### WHAT YOU HAVE TO DO:
Please retype the material beneath this task exactly, starting with its first line and finishing with the line containing "(IHC) of unremarkable".

### GIVEN RECORDS:
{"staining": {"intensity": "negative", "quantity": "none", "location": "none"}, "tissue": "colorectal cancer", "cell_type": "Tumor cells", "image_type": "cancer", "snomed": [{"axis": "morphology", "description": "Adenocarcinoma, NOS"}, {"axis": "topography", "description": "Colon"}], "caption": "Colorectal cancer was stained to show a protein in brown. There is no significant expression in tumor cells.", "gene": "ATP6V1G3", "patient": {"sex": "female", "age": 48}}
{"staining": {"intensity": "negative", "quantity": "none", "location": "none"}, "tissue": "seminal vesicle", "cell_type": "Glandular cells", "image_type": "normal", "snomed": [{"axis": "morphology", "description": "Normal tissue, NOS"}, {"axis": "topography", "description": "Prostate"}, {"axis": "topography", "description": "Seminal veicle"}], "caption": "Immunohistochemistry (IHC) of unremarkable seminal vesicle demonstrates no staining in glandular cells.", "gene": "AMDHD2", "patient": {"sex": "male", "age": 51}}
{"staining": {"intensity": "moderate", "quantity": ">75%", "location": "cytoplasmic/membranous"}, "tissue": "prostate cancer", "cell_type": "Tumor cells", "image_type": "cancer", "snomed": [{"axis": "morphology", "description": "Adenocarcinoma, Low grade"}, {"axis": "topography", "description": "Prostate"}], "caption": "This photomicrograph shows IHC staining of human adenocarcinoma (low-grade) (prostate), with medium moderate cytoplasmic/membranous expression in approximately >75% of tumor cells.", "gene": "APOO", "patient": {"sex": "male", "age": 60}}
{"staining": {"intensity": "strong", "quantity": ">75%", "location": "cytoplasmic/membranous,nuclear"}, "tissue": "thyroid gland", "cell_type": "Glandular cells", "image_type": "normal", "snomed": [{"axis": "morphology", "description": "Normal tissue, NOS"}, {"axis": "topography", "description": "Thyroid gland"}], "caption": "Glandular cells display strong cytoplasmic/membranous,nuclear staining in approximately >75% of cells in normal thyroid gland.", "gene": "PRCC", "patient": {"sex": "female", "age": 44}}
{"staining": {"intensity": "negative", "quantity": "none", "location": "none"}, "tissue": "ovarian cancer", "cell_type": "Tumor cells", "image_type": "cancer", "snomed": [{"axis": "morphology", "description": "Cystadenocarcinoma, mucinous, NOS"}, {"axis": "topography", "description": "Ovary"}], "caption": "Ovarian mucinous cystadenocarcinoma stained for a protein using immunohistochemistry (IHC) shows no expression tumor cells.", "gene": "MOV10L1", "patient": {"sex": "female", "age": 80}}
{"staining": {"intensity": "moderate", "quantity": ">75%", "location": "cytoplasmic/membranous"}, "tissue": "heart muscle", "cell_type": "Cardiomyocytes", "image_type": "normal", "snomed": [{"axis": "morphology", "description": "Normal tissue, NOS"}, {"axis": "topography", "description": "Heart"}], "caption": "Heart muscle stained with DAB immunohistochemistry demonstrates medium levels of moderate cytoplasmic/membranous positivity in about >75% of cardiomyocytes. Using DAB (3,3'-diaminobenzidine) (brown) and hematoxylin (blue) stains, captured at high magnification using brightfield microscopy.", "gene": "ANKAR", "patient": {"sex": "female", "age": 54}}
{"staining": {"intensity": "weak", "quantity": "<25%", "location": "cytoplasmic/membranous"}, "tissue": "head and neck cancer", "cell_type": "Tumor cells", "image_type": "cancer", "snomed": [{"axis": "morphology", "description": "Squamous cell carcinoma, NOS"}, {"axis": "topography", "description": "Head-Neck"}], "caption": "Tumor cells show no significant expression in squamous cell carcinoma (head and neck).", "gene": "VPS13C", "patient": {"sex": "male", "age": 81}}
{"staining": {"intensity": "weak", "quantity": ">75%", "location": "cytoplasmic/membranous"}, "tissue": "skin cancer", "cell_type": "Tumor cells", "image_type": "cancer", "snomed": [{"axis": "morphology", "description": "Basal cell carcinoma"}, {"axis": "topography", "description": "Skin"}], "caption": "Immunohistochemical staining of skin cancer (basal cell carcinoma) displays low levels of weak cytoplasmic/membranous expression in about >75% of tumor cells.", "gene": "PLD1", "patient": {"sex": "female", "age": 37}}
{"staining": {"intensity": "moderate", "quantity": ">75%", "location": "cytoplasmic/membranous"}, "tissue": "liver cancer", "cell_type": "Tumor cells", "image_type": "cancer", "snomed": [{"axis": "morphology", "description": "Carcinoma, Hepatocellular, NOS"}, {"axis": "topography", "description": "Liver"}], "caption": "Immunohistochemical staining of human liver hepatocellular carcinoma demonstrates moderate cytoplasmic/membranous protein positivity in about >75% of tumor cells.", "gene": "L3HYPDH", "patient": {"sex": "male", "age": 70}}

### EXERCISE OUTPUT:
{"staining": {"intensity": "negative", "quantity": "none", "location": "none"}, "tissue": "colorectal cancer", "cell_type": "Tumor cells", "image_type": "cancer", "snomed": [{"axis": "morphology", "description": "Adenocarcinoma, NOS"}, {"axis": "topography", "description": "Colon"}], "caption": "Colorectal cancer was stained to show a protein in brown. There is no significant expression in tumor cells.", "gene": "ATP6V1G3", "patient": {"sex": "female", "age": 48}}
{"staining": {"intensity": "negative", "quantity": "none", "location": "none"}, "tissue": "seminal vesicle", "cell_type": "Glandular cells", "image_type": "normal", "snomed": [{"axis": "morphology", "description": "Normal tissue, NOS"}, {"axis": "topography", "description": "Prostate"}, {"axis": "topography", "description": "Seminal veicle"}], "caption": "Immunohistochemistry (IHC) of unremarkable seminal vesicle demonstrates no staining in glandular cells.", "gene": "AMDHD2", "patient": {"sex": "male", "age": 51}}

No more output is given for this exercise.